The Massive Amount Of Water Needed To Make A Chocolate Bar

As the human footprint on the earth grows with every passing second and as issues of climate and ecosystem preservation rage, many people and populations are questioning the availability of resources previously thought to be limitless. Water is one such resource. Production for many goods people enjoy (particularly food items) takes tremendous amounts of water to make and the scale of production is so large that the amount of water used is often staggering.

Chocolate is enjoyed all around the world and rightfully so; It's delicious. But it's also quite water intensive. According to Water Footprint, a 100 gram chocolate bar takes about 1700 liters of water to make. For those from the United States, this means it takes approximately 450 gallons of water to make 3.5 ounces of chocolate. There is quite a bit of the variance to the exact volume of water used and chocolate produced but these figures are the worldwide average, per Water Footprint.

Why does chocolate require so much water?

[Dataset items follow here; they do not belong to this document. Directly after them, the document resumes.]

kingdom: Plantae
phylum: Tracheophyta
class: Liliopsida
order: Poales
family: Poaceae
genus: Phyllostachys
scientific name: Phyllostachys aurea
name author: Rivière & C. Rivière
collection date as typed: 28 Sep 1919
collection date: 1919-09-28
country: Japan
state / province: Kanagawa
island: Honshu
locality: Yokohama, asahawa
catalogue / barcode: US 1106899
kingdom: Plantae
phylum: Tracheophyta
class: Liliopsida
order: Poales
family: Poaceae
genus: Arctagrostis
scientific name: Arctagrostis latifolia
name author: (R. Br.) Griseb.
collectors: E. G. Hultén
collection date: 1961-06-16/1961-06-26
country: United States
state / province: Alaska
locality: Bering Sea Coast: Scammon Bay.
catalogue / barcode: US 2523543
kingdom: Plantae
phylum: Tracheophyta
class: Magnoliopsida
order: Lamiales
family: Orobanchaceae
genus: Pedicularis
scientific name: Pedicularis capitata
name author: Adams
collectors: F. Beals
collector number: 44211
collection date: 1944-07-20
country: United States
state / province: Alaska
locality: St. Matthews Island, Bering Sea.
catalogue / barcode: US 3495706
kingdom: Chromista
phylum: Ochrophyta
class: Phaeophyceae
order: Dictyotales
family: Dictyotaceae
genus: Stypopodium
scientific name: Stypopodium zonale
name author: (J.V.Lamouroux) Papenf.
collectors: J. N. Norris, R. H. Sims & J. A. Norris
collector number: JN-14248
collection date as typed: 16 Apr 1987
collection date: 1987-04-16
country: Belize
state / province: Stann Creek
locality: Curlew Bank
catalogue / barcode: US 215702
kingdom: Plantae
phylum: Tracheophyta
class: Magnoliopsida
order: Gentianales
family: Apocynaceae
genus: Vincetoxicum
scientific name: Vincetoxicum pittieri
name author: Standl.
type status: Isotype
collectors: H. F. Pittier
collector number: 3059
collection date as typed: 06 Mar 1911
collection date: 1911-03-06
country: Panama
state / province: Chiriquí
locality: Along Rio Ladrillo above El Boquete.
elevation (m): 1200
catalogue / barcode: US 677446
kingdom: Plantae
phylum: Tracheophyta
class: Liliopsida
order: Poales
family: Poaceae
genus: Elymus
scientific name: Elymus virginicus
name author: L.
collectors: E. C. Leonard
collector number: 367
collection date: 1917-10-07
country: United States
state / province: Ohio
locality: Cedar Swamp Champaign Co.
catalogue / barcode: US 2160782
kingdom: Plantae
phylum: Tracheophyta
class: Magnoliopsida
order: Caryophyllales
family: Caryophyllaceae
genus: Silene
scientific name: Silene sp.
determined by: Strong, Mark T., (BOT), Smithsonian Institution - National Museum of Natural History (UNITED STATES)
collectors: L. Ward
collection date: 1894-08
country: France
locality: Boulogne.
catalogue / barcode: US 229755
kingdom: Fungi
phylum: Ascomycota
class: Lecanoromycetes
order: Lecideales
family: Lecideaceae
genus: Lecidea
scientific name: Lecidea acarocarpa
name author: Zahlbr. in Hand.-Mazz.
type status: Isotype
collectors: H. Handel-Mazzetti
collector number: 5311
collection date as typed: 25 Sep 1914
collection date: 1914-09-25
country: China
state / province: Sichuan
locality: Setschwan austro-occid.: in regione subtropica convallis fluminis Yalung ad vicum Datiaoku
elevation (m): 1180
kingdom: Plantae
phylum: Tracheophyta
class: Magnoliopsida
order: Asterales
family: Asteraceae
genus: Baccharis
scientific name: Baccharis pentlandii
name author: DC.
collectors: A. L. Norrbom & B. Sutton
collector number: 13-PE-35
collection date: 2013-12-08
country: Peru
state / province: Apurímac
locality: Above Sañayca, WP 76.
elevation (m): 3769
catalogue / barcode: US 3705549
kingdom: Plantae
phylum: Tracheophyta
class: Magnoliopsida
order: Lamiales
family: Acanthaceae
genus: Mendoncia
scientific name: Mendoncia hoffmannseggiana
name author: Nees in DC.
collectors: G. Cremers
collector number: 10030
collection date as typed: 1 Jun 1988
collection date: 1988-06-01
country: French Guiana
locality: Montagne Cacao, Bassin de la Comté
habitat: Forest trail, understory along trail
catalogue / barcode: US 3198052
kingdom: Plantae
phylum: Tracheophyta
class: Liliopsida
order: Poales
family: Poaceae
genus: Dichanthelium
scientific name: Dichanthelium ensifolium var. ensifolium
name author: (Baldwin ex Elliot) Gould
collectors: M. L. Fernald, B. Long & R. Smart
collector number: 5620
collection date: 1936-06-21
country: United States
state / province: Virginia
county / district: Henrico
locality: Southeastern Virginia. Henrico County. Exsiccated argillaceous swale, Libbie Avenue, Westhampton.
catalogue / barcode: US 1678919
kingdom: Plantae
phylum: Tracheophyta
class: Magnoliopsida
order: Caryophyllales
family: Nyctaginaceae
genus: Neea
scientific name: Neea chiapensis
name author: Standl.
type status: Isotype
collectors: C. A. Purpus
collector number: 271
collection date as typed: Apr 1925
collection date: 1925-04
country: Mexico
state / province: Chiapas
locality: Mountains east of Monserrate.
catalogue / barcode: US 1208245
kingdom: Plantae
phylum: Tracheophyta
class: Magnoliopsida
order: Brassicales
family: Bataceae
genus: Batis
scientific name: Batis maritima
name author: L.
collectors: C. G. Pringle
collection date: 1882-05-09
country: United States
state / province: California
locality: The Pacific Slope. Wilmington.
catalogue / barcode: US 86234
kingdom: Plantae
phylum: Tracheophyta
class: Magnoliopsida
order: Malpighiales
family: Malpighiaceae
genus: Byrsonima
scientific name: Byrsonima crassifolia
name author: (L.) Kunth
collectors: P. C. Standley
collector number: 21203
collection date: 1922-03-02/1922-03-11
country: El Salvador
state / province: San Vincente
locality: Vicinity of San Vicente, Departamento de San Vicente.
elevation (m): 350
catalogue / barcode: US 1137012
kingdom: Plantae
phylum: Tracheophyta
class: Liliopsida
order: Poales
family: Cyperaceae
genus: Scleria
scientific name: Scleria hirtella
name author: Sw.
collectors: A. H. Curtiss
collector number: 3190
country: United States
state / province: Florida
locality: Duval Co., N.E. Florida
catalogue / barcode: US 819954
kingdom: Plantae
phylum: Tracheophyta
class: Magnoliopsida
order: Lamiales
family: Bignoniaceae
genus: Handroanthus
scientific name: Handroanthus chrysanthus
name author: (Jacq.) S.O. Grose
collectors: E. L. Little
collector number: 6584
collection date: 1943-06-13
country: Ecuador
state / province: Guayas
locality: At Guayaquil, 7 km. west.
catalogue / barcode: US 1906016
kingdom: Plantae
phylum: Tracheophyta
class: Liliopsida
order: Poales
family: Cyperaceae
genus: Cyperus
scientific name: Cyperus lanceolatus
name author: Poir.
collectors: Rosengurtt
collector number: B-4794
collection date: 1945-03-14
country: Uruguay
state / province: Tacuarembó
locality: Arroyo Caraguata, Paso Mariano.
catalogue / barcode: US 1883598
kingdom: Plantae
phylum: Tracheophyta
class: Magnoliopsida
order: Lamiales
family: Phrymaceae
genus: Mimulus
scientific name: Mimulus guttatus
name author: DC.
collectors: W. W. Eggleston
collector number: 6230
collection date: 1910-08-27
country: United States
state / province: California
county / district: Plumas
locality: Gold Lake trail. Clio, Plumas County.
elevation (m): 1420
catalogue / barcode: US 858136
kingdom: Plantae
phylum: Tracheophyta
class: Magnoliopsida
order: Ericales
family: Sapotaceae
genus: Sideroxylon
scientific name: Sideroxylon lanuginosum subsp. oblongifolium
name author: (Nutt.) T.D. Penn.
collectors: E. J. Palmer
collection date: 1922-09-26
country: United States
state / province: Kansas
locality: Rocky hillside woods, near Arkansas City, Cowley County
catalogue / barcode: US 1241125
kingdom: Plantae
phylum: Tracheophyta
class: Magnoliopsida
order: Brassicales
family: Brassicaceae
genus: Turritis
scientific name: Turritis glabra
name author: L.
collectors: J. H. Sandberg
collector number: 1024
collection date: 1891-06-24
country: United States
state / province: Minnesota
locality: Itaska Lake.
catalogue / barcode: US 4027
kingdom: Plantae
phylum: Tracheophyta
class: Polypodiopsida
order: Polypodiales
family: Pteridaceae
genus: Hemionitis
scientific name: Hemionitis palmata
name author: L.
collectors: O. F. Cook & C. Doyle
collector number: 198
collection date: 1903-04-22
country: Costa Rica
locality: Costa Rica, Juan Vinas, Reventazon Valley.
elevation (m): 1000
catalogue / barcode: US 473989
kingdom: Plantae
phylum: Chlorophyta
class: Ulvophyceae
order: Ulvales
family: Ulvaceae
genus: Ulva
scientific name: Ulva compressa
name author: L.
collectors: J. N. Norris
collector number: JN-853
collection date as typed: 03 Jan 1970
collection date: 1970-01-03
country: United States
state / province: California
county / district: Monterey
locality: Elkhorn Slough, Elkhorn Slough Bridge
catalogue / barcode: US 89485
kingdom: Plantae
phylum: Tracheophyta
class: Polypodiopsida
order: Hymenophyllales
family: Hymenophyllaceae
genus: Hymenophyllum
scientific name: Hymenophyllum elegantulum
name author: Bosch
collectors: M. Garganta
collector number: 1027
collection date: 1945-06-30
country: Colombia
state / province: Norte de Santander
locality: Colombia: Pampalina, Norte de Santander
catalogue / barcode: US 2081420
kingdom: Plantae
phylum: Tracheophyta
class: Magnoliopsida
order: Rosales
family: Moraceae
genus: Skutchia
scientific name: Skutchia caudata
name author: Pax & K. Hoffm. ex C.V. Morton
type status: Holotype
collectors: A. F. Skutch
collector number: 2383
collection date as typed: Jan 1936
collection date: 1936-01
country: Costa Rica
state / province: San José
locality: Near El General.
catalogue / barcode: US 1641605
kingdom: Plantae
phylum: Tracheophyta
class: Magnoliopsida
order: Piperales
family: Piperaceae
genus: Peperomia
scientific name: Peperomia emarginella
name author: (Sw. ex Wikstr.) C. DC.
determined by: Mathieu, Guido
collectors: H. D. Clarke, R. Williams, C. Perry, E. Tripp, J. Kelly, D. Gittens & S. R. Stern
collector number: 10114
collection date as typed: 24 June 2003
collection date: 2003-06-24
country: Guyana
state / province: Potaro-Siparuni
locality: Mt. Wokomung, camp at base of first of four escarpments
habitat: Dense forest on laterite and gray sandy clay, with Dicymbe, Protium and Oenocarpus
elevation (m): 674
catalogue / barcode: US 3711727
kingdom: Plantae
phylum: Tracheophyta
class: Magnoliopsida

When first seeing the statistics, you might be quite alarmed at the sheer volume of water consumed and you may want to stop eating chocolate and all other cocoa products right away, but don't jump ship just yet. According to Stacker, most of the water is consumed by the cocoa tree that grows the cocoa beans, and many farms utilize the rain-heavy climates of rainforests to satisfy their thirst.

But there is still a large amount of water that is not used for the trees themselves. Per Don't Waste My Energy, one third of all water consumption from the entire chocolate production process goes not to the trees but towards transportation and storage of the cocoa. Taking this into account, Don't Waste My Energy calculates over 2.5 trillion liters (660 billion gallons) of water are used for the production of chocolate. The scale at which water is used for chocolate production is unfathomably large and very difficult to fully grasp, so — on a smaller, more manageable note — be mindful of how much water it took to make your next movie theater snack or Halloween haul.